• À VOUS: Rédigez la suite de l'extrait sur le terrorisme d'État en Amérique latine, à partir de sa dernière phrase.

Non seulement le terrorisme islamique à ses « dormants »,
le terrorisme d'Etat aussi. Un des protagonistes du Plan Condor dans les
années des dictatures militaires en Amérique du Sud, le
colonel uruguayen Manuel Cordero, a déclaré que la guerre
sale est « la seule manière » de combattre
le terrorisme, et que les arrestations, les assassinats, les tortures
et les disparitions sont nécessaires. Il a l'expérience
et offre ses services.
Le colonel dit qu'il a écouté les discours du président
Bush, et qu'ainsi sera la troisième guerre mondiale annoncée.
Malheureusement, il a bien entendu.
Antécédents.
Comme le colonel, l'ambassadeur aussi a de l'expérience. John
Negroponte, représentant des Etats-Unis aux Nations Unies, menace
de porter la guerre « à d'autres pays »,
et il sait de quoi il parle.
Il y a quelques années, il a porté la guerre en Amérique
Centrale. Negroponte fut le parrain du terrorisme des contras au Nicaragua
et des paramilitaires au Honduras. Reagan, le président de l'époque,
disait la même chose que disent aujourd'hui le président
Bush et son ennemi Ben Laden : tout est bon.

• DONNÉES RECUEILLIES:
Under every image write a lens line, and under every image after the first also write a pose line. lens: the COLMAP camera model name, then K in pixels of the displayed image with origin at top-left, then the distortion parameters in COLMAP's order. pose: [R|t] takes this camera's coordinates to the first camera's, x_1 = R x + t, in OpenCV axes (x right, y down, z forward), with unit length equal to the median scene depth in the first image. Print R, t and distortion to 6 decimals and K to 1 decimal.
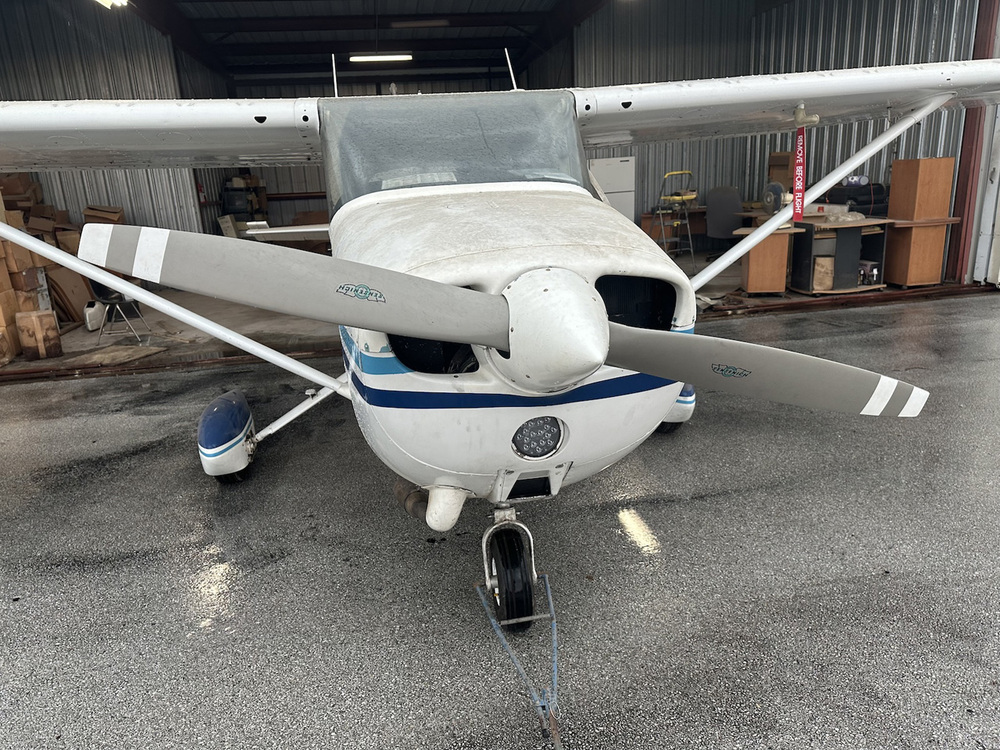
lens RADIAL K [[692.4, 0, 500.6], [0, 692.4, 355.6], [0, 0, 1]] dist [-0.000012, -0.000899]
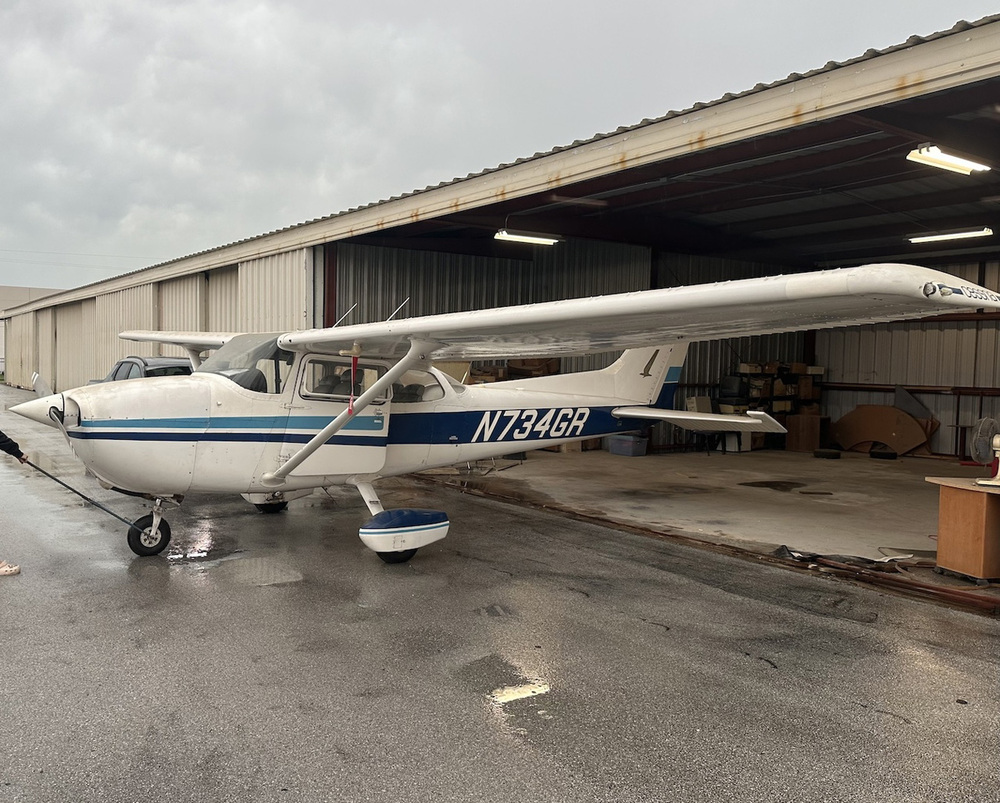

• RÉSULTAT DE L'EXERCICE:
Victimes.
Cette nouvelle guerre, est-elle faite contre la dictature Taliban ou
contre le peuple qui en souffre ? Combien de civils seront assassinés
par les bombardements ?
Quatre afghans travaillant pour les Nations Unies, ont été
les premiers « dommages collatéraux » dont
on a eu connaissance. Tout un symbole : ils se consacraient à
déminer le terrain.
L'Afghanistan est le pays le plus miné du monde. Sous terre,
il y a 10 millions de mines prêtes à tuer ou à mutiler
ceux qui marchent dessus. Beaucoup ont été placées
là par les Russes lorsqu'ils ont envahi le pays, et d'autres
contre les Russes, en tant que donation du gouvernement des Etats-Unis
aux guerriers d' Allah.
L'Afghanistan n'a jamais accepté l'accord international qui interdit
les mines antipersonnelles. Les Etats-Unis non plus. Et maintenant,
les caravanes de réfugiés essaient d'échapper,
à pied ou à dos d'âne, aux missiles qui pleuvent
du ciel et aux mines qui explosent sous terre.
Déchirures. Rigoberta Menchú, fille du peuple Maya, qui
est un peuple de tisserands, signale que « notre espérance
ne tient qu'à un fil ».
C'est ainsi. A un fil. Dans l'asile global, entre un type qui se prend
pour Mahomet et un autre pour Buffalo Bill, entre le terrorisme des
attentats et le terrorisme de guerre, la violence est en train de nous
« détisser ».
Eduardo Galeano.
Chronique publiée dans le quotidien mexicain La Jornada du
jeudi 18 octobre 2001. Traduction ayant circulé sur la liste
nettime-fr.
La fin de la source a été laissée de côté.